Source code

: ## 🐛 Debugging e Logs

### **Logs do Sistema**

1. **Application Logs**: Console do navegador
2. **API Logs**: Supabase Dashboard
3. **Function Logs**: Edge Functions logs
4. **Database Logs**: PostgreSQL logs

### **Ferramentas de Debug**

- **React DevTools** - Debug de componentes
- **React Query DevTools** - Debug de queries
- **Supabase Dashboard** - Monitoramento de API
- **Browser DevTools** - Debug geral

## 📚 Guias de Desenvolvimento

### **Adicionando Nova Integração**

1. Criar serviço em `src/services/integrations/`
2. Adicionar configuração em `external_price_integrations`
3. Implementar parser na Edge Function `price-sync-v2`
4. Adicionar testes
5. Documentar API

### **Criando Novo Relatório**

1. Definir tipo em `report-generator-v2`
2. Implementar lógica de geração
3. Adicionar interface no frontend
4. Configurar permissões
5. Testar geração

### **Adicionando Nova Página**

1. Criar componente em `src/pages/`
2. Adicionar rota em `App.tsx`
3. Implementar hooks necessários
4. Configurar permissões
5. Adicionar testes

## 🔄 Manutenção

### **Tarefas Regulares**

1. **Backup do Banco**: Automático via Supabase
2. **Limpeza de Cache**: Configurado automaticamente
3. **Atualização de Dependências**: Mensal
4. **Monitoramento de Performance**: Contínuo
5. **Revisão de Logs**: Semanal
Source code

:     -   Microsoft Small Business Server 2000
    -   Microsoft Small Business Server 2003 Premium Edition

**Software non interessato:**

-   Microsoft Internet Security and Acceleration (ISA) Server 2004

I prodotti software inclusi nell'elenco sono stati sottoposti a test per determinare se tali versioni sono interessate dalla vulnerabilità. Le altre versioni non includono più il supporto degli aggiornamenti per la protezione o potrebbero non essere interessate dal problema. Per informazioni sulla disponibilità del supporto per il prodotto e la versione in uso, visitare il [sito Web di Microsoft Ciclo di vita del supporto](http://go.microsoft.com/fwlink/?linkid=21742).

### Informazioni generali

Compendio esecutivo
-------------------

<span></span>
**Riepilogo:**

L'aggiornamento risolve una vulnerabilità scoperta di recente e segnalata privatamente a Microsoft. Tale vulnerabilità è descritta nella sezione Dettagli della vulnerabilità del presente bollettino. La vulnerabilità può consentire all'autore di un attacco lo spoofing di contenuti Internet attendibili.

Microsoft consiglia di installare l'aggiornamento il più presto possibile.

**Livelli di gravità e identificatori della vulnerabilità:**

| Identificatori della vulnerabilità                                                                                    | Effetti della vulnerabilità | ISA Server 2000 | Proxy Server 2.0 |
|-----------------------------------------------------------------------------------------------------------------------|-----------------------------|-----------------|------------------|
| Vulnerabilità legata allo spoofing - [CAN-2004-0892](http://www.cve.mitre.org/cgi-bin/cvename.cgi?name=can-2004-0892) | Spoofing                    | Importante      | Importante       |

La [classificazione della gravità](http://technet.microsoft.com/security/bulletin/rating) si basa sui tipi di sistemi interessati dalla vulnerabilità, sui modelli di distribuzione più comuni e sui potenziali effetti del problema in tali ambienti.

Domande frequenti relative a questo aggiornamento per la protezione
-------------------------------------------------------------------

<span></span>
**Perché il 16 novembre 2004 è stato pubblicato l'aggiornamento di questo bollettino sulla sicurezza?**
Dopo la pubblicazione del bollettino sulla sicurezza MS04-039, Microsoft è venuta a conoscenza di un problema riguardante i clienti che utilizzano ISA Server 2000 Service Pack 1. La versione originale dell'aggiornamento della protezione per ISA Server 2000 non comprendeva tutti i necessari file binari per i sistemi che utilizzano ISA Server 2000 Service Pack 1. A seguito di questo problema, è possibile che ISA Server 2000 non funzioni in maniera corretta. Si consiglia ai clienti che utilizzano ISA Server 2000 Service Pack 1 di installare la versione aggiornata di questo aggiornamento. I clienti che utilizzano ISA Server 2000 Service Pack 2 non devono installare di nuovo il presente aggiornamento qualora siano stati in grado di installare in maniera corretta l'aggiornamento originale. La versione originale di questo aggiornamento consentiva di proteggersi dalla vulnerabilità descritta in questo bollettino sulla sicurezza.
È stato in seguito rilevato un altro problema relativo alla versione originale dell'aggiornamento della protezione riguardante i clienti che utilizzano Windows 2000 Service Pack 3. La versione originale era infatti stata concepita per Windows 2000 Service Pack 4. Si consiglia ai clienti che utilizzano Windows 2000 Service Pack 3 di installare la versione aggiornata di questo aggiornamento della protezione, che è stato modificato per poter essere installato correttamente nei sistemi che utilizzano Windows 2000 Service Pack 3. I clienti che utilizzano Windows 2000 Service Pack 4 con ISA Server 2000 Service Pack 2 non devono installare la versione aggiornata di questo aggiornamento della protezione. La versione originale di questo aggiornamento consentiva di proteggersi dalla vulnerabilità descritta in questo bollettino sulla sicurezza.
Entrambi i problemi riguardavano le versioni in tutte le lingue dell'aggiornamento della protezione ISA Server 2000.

(WORK ITEM):
Please find each line in the records above that holds the word "Criar", and copy it.

(RESPONSE BELOW):
1. Criar serviço em `src/services/integrations/`
1. Criar componente em `src/pages/`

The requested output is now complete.